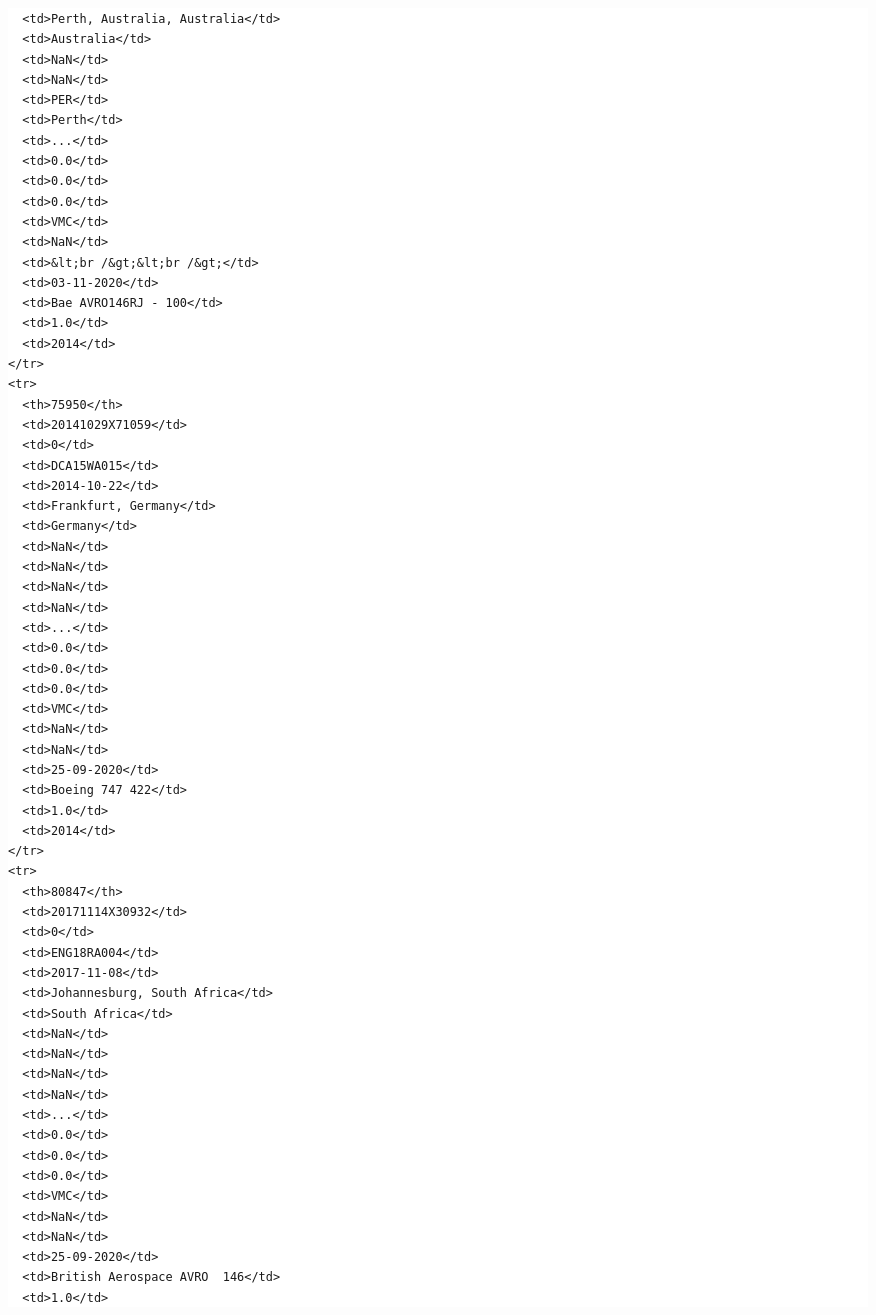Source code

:       <td>Perth, Australia, Australia</td>
      <td>Australia</td>
      <td>NaN</td>
      <td>NaN</td>
      <td>PER</td>
      <td>Perth</td>
      <td>...</td>
      <td>0.0</td>
      <td>0.0</td>
      <td>0.0</td>
      <td>VMC</td>
      <td>NaN</td>
      <td>&lt;br /&gt;&lt;br /&gt;</td>
      <td>03-11-2020</td>
      <td>Bae AVRO146RJ - 100</td>
      <td>1.0</td>
      <td>2014</td>
    </tr>
    <tr>
      <th>75950</th>
      <td>20141029X71059</td>
      <td>0</td>
      <td>DCA15WA015</td>
      <td>2014-10-22</td>
      <td>Frankfurt, Germany</td>
      <td>Germany</td>
      <td>NaN</td>
      <td>NaN</td>
      <td>NaN</td>
      <td>NaN</td>
      <td>...</td>
      <td>0.0</td>
      <td>0.0</td>
      <td>0.0</td>
      <td>VMC</td>
      <td>NaN</td>
      <td>NaN</td>
      <td>25-09-2020</td>
      <td>Boeing 747 422</td>
      <td>1.0</td>
      <td>2014</td>
    </tr>
    <tr>
      <th>80847</th>
      <td>20171114X30932</td>
      <td>0</td>
      <td>ENG18RA004</td>
      <td>2017-11-08</td>
      <td>Johannesburg, South Africa</td>
      <td>South Africa</td>
      <td>NaN</td>
      <td>NaN</td>
      <td>NaN</td>
      <td>NaN</td>
      <td>...</td>
      <td>0.0</td>
      <td>0.0</td>
      <td>0.0</td>
      <td>VMC</td>
      <td>NaN</td>
      <td>NaN</td>
      <td>25-09-2020</td>
      <td>British Aerospace AVRO  146</td>
      <td>1.0</td>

◇ ◇ ◇ ◇ ◇

§ What is expected: Rewrite the lines starting at the one containing "<td>Perth, Australia, Australia</td>" and ending at the one containing "<td>03-11-2020</td>", changing every "NaN" to "null" and keeping everything else the same.

§ Your response:
:       <td>Perth, Australia, Australia</td>
      <td>Australia</td>
      <td>null</td>
      <td>null</td>
      <td>PER</td>
      <td>Perth</td>
      <td>...</td>
      <td>0.0</td>
      <td>0.0</td>
      <td>0.0</td>
      <td>VMC</td>
      <td>null</td>
      <td>&lt;br /&gt;&lt;br /&gt;</td>
      <td>03-11-2020</td>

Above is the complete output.